Il Napoli gioca con la serenità crudele di chi sa di essere superiore
Højlund è il manifesto di questa superiorità. Milinković-Savić vive una serata quasi surreale: più centrocampista aggiunto che portiere.

Mg Cremona 28/12/2025 - campionato di calcio serie A / Cremonese-Napoli / foto Matteo Gribaudi/Image Sport nella foto: Jamie Vardy-Giovanni Di Lorenzo
Il Napoli gioca con la serenità crudele di chi sa di essere superiore
Allo Zini la partita finisce quasi prima di cominciare, come certi viaggi in treno in cui guardi il finestrino e capisci subito che non ci saranno deviazioni. Cremonese-Napoli è uno 0-2 pulito, freddo, definitivo. Un risultato che non chiede interpretazioni e non concede appigli. Il Napoli è forte, ma soprattutto è cattivo nel modo giusto. Non concede niente, non regala speranze. Gioca con la serenità crudele di chi sa di essere superiore e non sente il bisogno di dimostrarlo a ogni pallone. Rasmus Højlund è il manifesto di questa sicurezza: terza doppietta, terza sentenza. Re Rasmus. Baschirotto prova a tenerlo, poi arranca, perde metri, perde fiato, perde certezze. Il danese gli passa accanto come se il campo fosse inclinato solo da una parte. La Cremonese combatte con onestà, ma è una lotta impari. Vanja Milinković-Savić vive una serata quasi surreale: più centrocampista aggiunto che portiere. Non perché il Napoli rischi, ma proprio per il contrario. Esce palla al piede, imposta, lancia preciso da cinquanta metri, come se il ruolo fosse un dettaglio secondario. Con le mani ha poco o nulla da raccontare, con i piedi molto di più. È il segno dei tempi, certo, ma anche di un dominio netto: quando il portiere si fa notare per la costruzione e non per le parate, vuol dire che davanti la squadra ha spento la partita prima ancora che potesse accendersi.

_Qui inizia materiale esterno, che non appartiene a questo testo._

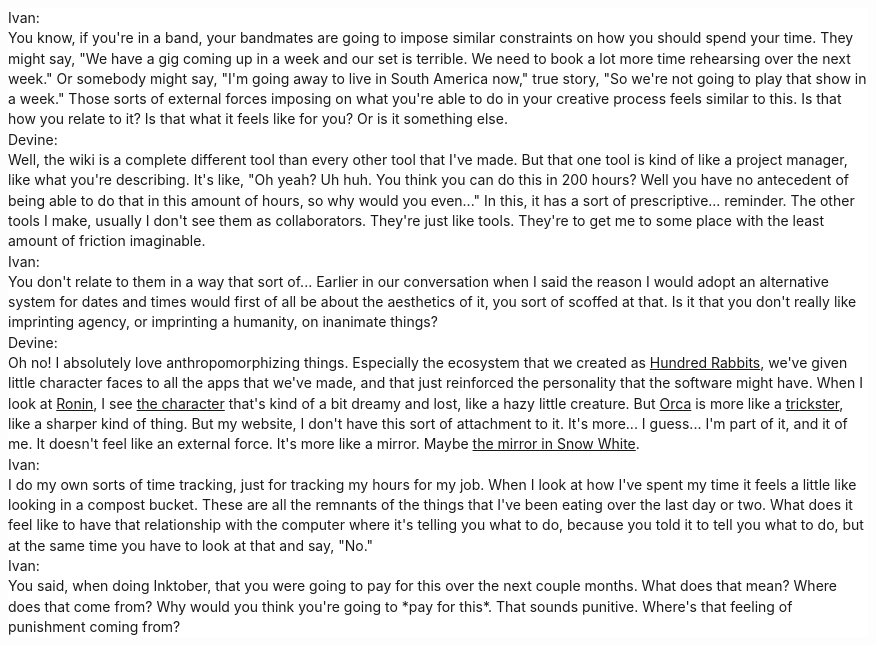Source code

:   <div class="block">
    <div class="name">Ivan:</div>
      You know, if you're in a band, your bandmates are going to impose similar constraints on how you should spend your time. They might say, "We have a gig coming up in a week and our set is terrible. We need to book a lot more time rehearsing over the next week." Or somebody might say, "I'm going away to live in South America now," true story, "So we're not going to play that show in a week." Those sorts of external forces imposing on what you're able to do in your creative process feels similar to this. Is that how you relate to it? Is that what it feels like for you? Or is it something else.
  </div>

  <div class="block">
    <div class="name">Devine:</div>
      Well, the wiki is a complete different tool than every other tool that I've made. But that one tool is kind of like a project manager, like what you're describing. It's like, "Oh yeah? Uh huh. You think you can do this in 200 hours? Well you have no antecedent of being able to do that in this amount of hours, so why would you even..." In this, it has a sort of prescriptive... reminder. The other tools I make, usually I don't see them as collaborators. They're just like tools. They're to get me to some place with the least amount of friction imaginable.
  </div>

  <div class="block">
    <div class="name">Ivan:</div>
      You don't relate to them in a way that sort of... Earlier in our conversation when I said the reason I would adopt an alternative system for dates and times would first of all be about the aesthetics of it, you sort of scoffed at that. Is it that you don't really like imprinting agency, or imprinting a humanity, on inanimate things?
  </div>

  <div class="block">
    <div class="name">Devine:</div>
      Oh no! I absolutely love anthropomorphizing things. Especially the ecosystem that we created as <a href="https://100r.co">Hundred Rabbits</a>, we've given little character faces to all the apps that we've made, and that just reinforced the personality that the software might have. When I look at <a href="https://100r.co/site/ronin">Ronin</a>, I see <a href="https://100r.co/site/ronin#ronin">the character</a> that's kind of a bit dreamy and lost, like a hazy little creature. But <a href="https://100r.co/site/orca">Orca</a> is more like a <a href="https://100r.co/site/orca#orca">trickster</a>, like a sharper kind of thing. But my website, I don't have this sort of attachment to it. It's more... I guess... I'm part of it, and it of me. It doesn't feel like an external force. It's more like a mirror. Maybe <a href="https://en.wikipedia.org/wiki/Magic_Mirror_(Snow_White)">the mirror in Snow White</a>.
  </div>

  <div class="block">
    <div class="name">Ivan:</div>
      I do my own sorts of time tracking, just for tracking my hours for my job. When I look at how I've spent my time it feels a little like looking in a compost bucket. These are all the remnants of the things that I've been eating over the last day or two. What does it feel like to have that relationship with the computer where it's telling you what to do, because you told it to tell you what to do, but at the same time you have to look at that and say, "No."
  </div>

  <div class="block">
    <div class="name">Ivan:</div>
      You said, when doing Inktober, that you were going to pay for this over the next couple months. What does that mean? Where does that come from? Why would you think you're going to *pay for this*. That sounds punitive. Where's that feeling of punishment coming from?
  </div>
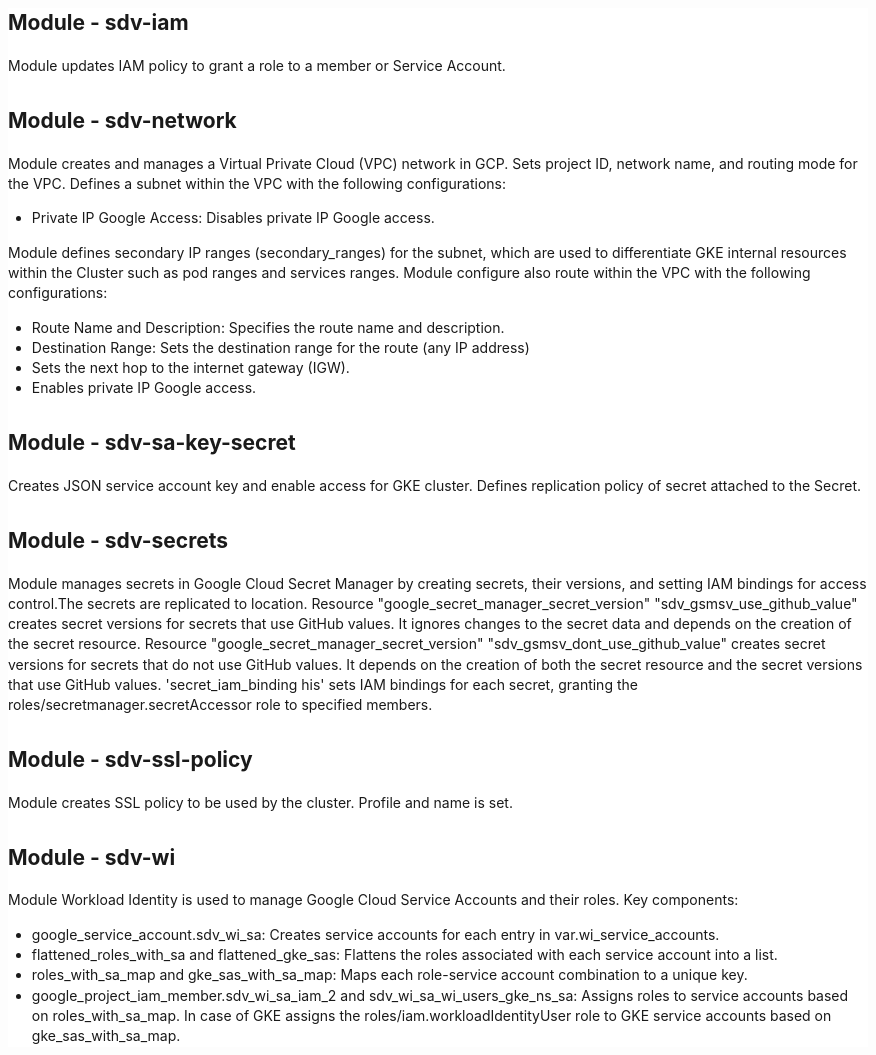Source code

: ## Module - sdv-iam
Module updates IAM policy to grant a role to a member or Service Account.

## Module - sdv-network
Module creates and manages a Virtual Private Cloud (VPC) network in GCP. Sets project ID, network name, and routing mode for the VPC.
Defines a subnet within the VPC with the following configurations:
- Private IP Google Access: Disables private IP Google access.

Module defines secondary IP ranges (secondary_ranges) for the subnet, which are used to differentiate GKE internal resources within the Cluster such as pod ranges and services ranges.
Module configure also route within the VPC with the following configurations:
- Route Name and Description: Specifies the route name and description.
- Destination Range: Sets the destination range for the route (any IP address)
- Sets the next hop to the internet gateway (IGW).
- Enables private IP Google access.

## Module - sdv-sa-key-secret
Creates JSON service account key and enable access for GKE cluster.
Defines replication policy of secret attached to the Secret.

## Module - sdv-secrets
Module manages secrets in Google Cloud Secret Manager by creating secrets, their versions, and setting IAM bindings for access control.The secrets are replicated to location. Resource "google_secret_manager_secret_version" "sdv_gsmsv_use_github_value"  creates secret versions for secrets that use GitHub values. It ignores changes to the secret data and depends on the creation of the secret resource. Resource "google_secret_manager_secret_version" "sdv_gsmsv_dont_use_github_value" creates secret versions for secrets that do not use GitHub values. It depends on the creation of both the secret resource and the secret versions that use GitHub values. 'secret_iam_binding his' sets IAM bindings for each secret, granting the roles/secretmanager.secretAccessor role to specified members.

## Module - sdv-ssl-policy
Module creates SSL policy to be used by the cluster. Profile and name is set.

## Module - sdv-wi
Module Workload Identity is used to manage Google Cloud Service Accounts and their roles. Key components:
- google_service_account.sdv_wi_sa: Creates service accounts for each entry in var.wi_service_accounts.
- flattened_roles_with_sa and flattened_gke_sas: Flattens the roles associated with each service account into a list.
- roles_with_sa_map and gke_sas_with_sa_map: Maps each role-service account combination to a unique key.
- google_project_iam_member.sdv_wi_sa_iam_2 and sdv_wi_sa_wi_users_gke_ns_sa: Assigns roles to service accounts based on roles_with_sa_map.
In case of GKE assigns the roles/iam.workloadIdentityUser role to GKE service accounts based on gke_sas_with_sa_map.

Il Napoli, invece, gira eccome. Non soffre mai. Non arretra mai davvero. Difende compatto, con una tranquillità che rasenta la sufficienza. È una squadra che ha imparato a stare dentro le partite senza consumarsi. In mezzo al campo McTominay fa il lavoro sporco con la grazia di un artigiano di lusso: ricama, chiude, riapre. Nei due centrocampi la differenza è lì, nella capacità di pensare prima degli altri. I gol arrivano senza teatralità, come atti dovuti. Di rabbia, di presenza, con furbizia. Entrambi di destro. Uno apre, l’altro chiude. Dopo le due partite di Supercoppa arriva un altro clean sheet, un altro due a zero che non fa rumore ma pesa. Continuità. Solidità. Metodo. È il dominio naturale di una squadra che ha smesso di cercare alibi e ha trasformato la necessità in virtù. Tutti applicati, tutti cattivi, tutti dentro la partita. Una cattiveria collettiva che non urla ma morde. E fa classifica.
E la classifica, come spesso accade da molti anni ormai, racconta una storia familiare: il Napoli è l’unica squadra che si immischia davvero nella lotta tra le solite nordiche, l’unica che rompe l’abitudine geografica del potere. Un corpo estraneo che è diventato sistema, un’eccezione che ormai è regola. Si chiude così un 2025 fantastico: due trofei in bacheca, vittorie che non sembrano casuali, e una consapevolezza che non ha bisogno di slogan. Il Napoli oggi è la società migliore d’Italia. E anche la squadra migliore. Non perché lo dica qualcuno, ma perché lo dimostra il campo, ogni settimana, con una semplicità disarmante. Il calcio, a volte, è spietatamente chiaro: chi sa quello che fa va avanti, gli altri inseguono. Il Napoli se ne va da Cremona con i punti, con l’ennesimo zero dietro, e con una certezza che pesa più di qualsiasi proclama: È una stagione giusta, in attesa di recuperare gli infortunati che, a furia di tenerli fuori, quasi ce ne stiamo dimenticando.